Ceci dit, il atteindra son objectif un jour ou l’autre. Il se le jure.

«C’est un défi, un besoin, je le veux, s’enflamme-t-il. Je vais y arriver. Quitte à essayer 14 pilules! (rires) Je suis prêt. Mais c’est ma condition. J’ai eu une amélioration, en un an, qui a été hallucinante. Je n’y avais jamais pensé, avant, parce que je n’avais pas les bons outils, mais il y a eu une amélioration qui a fait que je suis assis ici, aujourd’hui (en entrevue) et que je suis capable de dire que je veux y aller. J’ai l’impression que ça s’en vient…»

Autre fantasme pas si débridé qu’il caresse et qu’il évoque d’un ton mi-figue, mi-raisin: celui d’ouvrir une maison de disques pour permettre aux jeunes talents de briller, sans entraves commerciales.

«Il faut arriver à faire des albums où les producteurs ont moins d’importance que l’artiste, plaide-t-il. Il faut absolument trouver le moyen d’arriver là. Moi, je suis chanceux, je peux me le permettre. Fred Pellerin aussi. Mais il y en a d’autres que, non. Il faut que ça arrête d’être un champ de producteurs, et qu’on revienne à un champ d’artistes.»

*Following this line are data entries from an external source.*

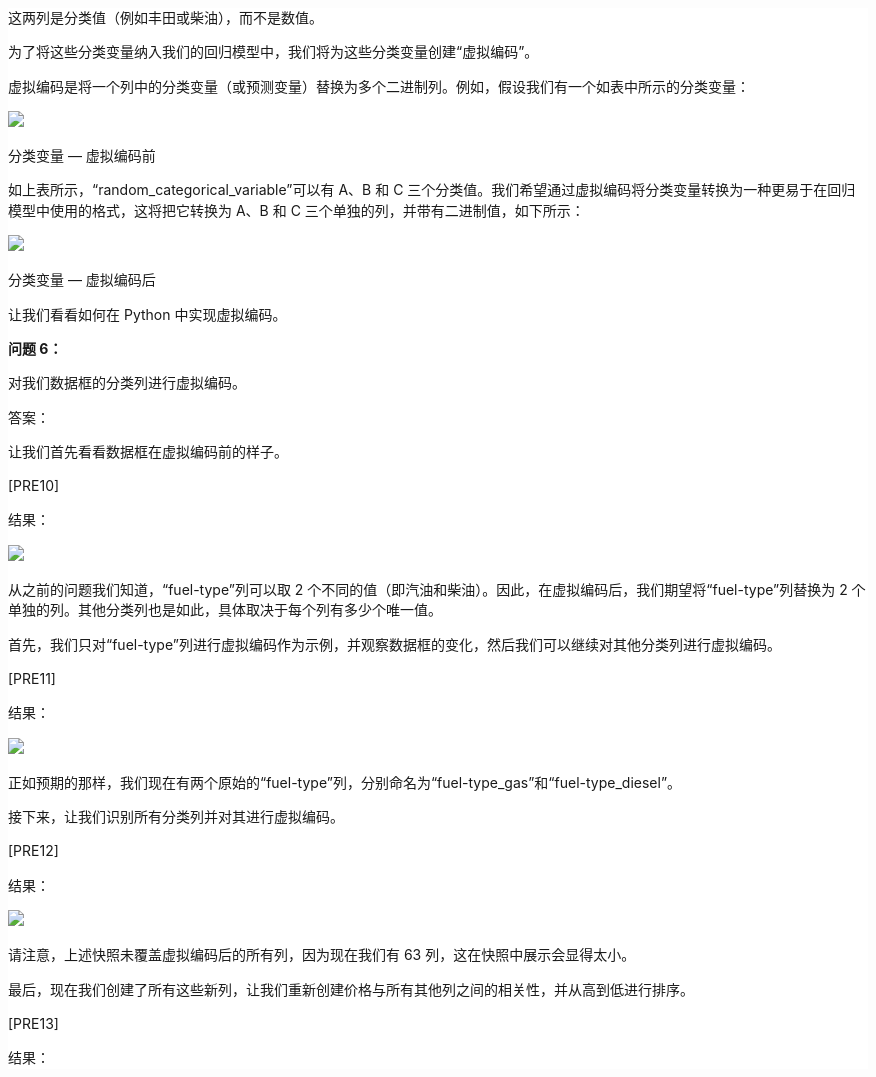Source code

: 这两列是分类值（例如丰田或柴油），而不是数值。

为了将这些分类变量纳入我们的回归模型中，我们将为这些分类变量创建“虚拟编码”。

虚拟编码是将一个列中的分类变量（或预测变量）替换为多个二进制列。例如，假设我们有一个如表中所示的分类变量：

![](../Images/be2d6ff2c74f37d7aa906bc1d8c006b4.png)

分类变量 — 虚拟编码前

如上表所示，“random_categorical_variable”可以有 A、B 和 C 三个分类值。我们希望通过虚拟编码将分类变量转换为一种更易于在回归模型中使用的格式，这将把它转换为 A、B 和 C 三个单独的列，并带有二进制值，如下所示：

![](../Images/745f3d431c3ab9d3debc858990d29472.png)

分类变量 — 虚拟编码后

让我们看看如何在 Python 中实现虚拟编码。

**问题 6：**

对我们数据框的分类列进行虚拟编码。

答案：

让我们首先看看数据框在虚拟编码前的样子。

[PRE10]

结果：

![](../Images/e06f558283eea02f5eacd756842ecd35.png)

从之前的问题我们知道，“fuel-type”列可以取 2 个不同的值（即汽油和柴油）。因此，在虚拟编码后，我们期望将“fuel-type”列替换为 2 个单独的列。其他分类列也是如此，具体取决于每个列有多少个唯一值。

首先，我们只对“fuel-type”列进行虚拟编码作为示例，并观察数据框的变化，然后我们可以继续对其他分类列进行虚拟编码。

[PRE11]

结果：

![](../Images/0be5e2605762055a81e9e8b81816af61.png)

正如预期的那样，我们现在有两个原始的“fuel-type”列，分别命名为“fuel-type_gas”和“fuel-type_diesel”。

接下来，让我们识别所有分类列并对其进行虚拟编码。

[PRE12]

结果：

![](../Images/477e0a07ebf3588fbfc63241c71f8ab6.png)

请注意，上述快照未覆盖虚拟编码后的所有列，因为现在我们有 63 列，这在快照中展示会显得太小。

最后，现在我们创建了所有这些新列，让我们重新创建价格与所有其他列之间的相关性，并从高到低进行排序。

[PRE13]

结果：
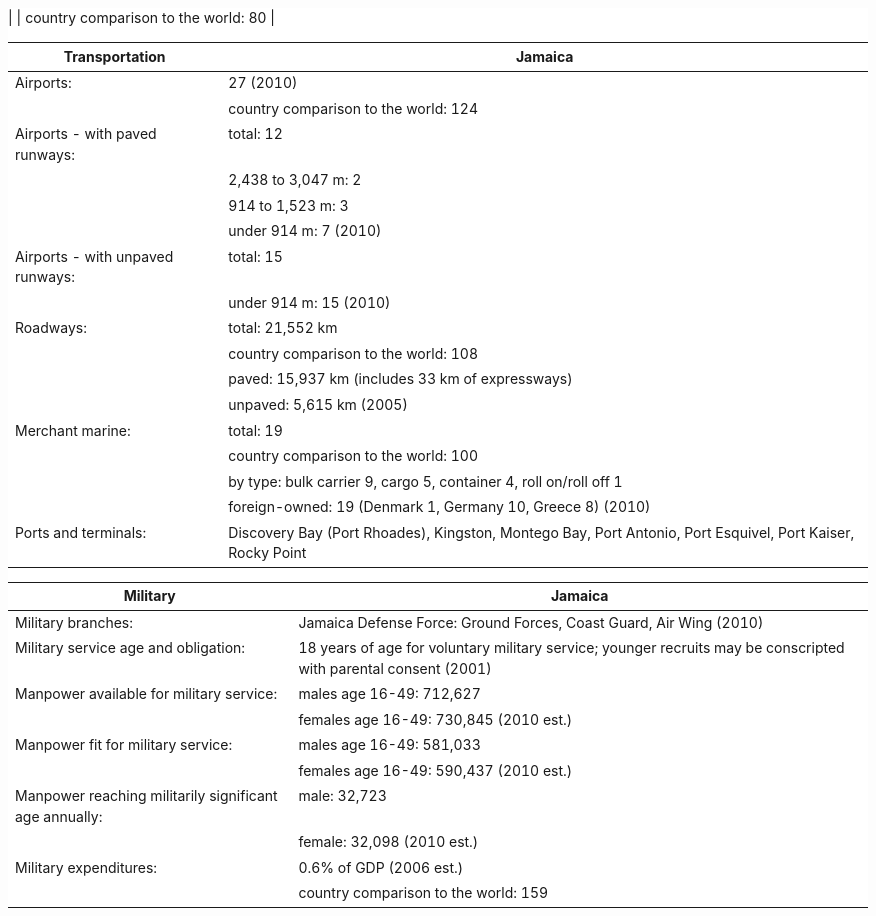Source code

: | | country comparison to the world: 80 |


| Transportation | Jamaica |
| --- | --- |
| Airports: | 27 (2010) |
| | country comparison to the world: 124 |
| Airports - with paved runways: | total: 12 |
| | 2,438 to 3,047 m: 2 |
| | 914 to 1,523 m: 3 |
| | under 914 m: 7 (2010) |
| Airports - with unpaved runways: | total: 15 |
| | under 914 m: 15 (2010) |
| Roadways: | total: 21,552 km |
| | country comparison to the world: 108 |
| | paved: 15,937 km (includes 33 km of expressways) |
| | unpaved: 5,615 km (2005) |
| Merchant marine: | total: 19 |
| | country comparison to the world: 100 |
| | by type: bulk carrier 9, cargo 5, container 4, roll on/roll off 1 |
| | foreign-owned: 19 (Denmark 1, Germany 10, Greece 8) (2010) |
| Ports and terminals: | Discovery Bay (Port Rhoades), Kingston, Montego Bay, Port Antonio, Port Esquivel, Port Kaiser, Rocky Point |


| Military | Jamaica |
| --- | --- |
| Military branches: | Jamaica Defense Force: Ground Forces, Coast Guard, Air Wing (2010) |
| Military service age and obligation: | 18 years of age for voluntary military service; younger recruits may be conscripted with parental consent (2001) |
| Manpower available for military service: | males age 16-49: 712,627 |
| | females age 16-49: 730,845 (2010 est.) |
| Manpower fit for military service: | males age 16-49: 581,033 |
| | females age 16-49: 590,437 (2010 est.) |
| Manpower reaching militarily significant age annually: | male: 32,723 |
| | female: 32,098 (2010 est.) |
| Military expenditures: | 0.6% of GDP (2006 est.) |
| | country comparison to the world: 159 |
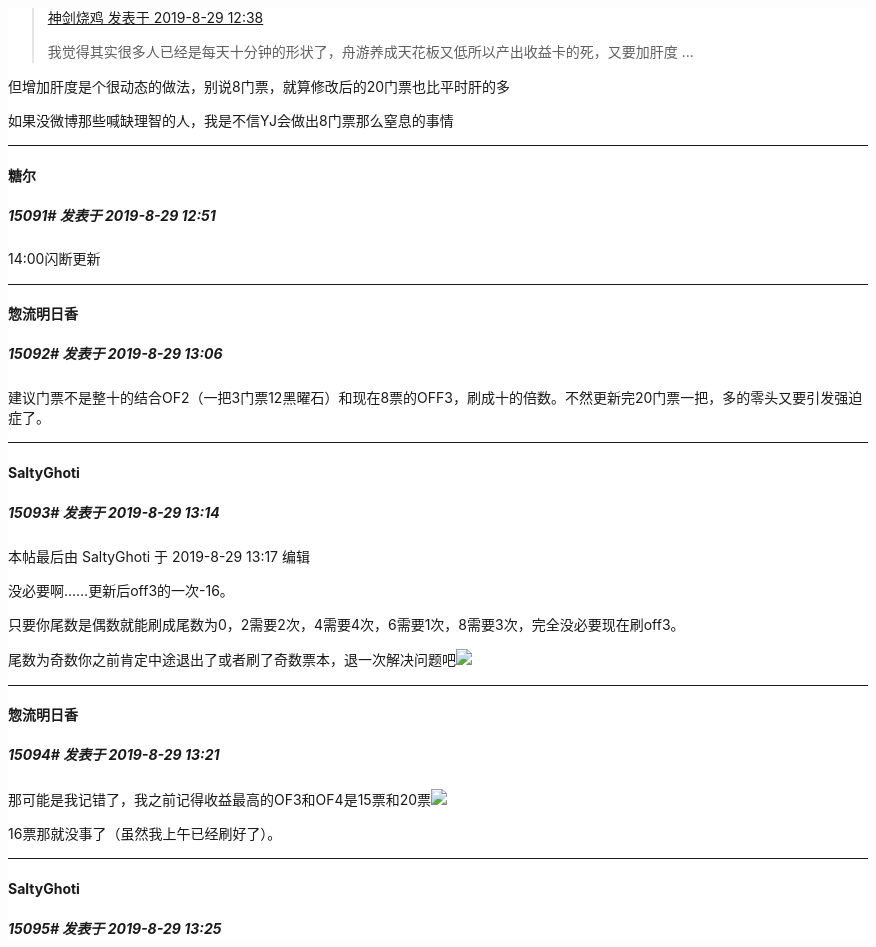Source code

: 
<blockquote><a href="httphttps://bbs.saraba1st.com/2b/forum.php?mod=redirect&amp;goto=findpost&amp;pid=45086064&amp;ptid=1574123" target="_blank">神剑烧鸡 发表于 2019-8-29 12:38</a>

我觉得其实很多人已经是每天十分钟的形状了，舟游养成天花板又低所以产出收益卡的死，又要加肝度 ...</blockquote>
但增加肝度是个很动态的做法，别说8门票，就算修改后的20门票也比平时肝的多

如果没微博那些喊缺理智的人，我是不信YJ会做出8门票那么窒息的事情




-----

####  糖尔  
##### 15091#       发表于 2019-8-29 12:51


14:00闪断更新


-----

####  惣流明日香  
##### 15092#       发表于 2019-8-29 13:06


建议门票不是整十的结合OF2（一把3门票12黑曜石）和现在8票的OFF3，刷成十的倍数。不然更新完20门票一把，多的零头又要引发强迫症了。


-----

####  SaltyGhoti  
##### 15093#       发表于 2019-8-29 13:14


 本帖最后由 SaltyGhoti 于 2019-8-29 13:17 编辑 

没必要啊……更新后off3的一次-16。

只要你尾数是偶数就能刷成尾数为0，2需要2次，4需要4次，6需要1次，8需要3次，完全没必要现在刷off3。

尾数为奇数你之前肯定中途退出了或者刷了奇数票本，退一次解决问题吧<img src="https://static.saraba1st.com/image/smiley/face2017/067.png" referrerpolicy="no-referrer">


-----

####  惣流明日香  
##### 15094#       发表于 2019-8-29 13:21


那可能是我记错了，我之前记得收益最高的OF3和OF4是15票和20票<img src="https://static.saraba1st.com/image/smiley/face2017/044.png" referrerpolicy="no-referrer">


16票那就没事了（虽然我上午已经刷好了）。


-----

####  SaltyGhoti  
##### 15095#       发表于 2019-8-29 13:25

«J’achète le plus d’albums québécois possible et, des fois, je trouve que ça tombe seulement dans le single. Dans la vente. Si tu as l’œil, quand tu regardes quelqu’un, tu sais tout de suite où il peut aller. Faut que je me parte une compagnie de disques. Pour faire faire des albums à ce monde-là (les vedettes des Fioritudes), dans le tapis…»

«Vous êtes sérieux? Vous pourriez vraiment le faire?»

«C’est sûr! J’y ai pensé. Je pourrais lancer ma compagnie de disques… en montant sur scène.»

La tournée du spectacle Fioritudes sera lancée le 15 janvier 2016 au Théâtre Outremont, à Montréal, et se conclura le 6 février, au Grand Théâtre, à Québec. Antoine Gratton, Catherine Major, Alexandre Désilets, Marie-Pierre Arthur, Daniel Lavoie et Ian Kelly seront sur scène.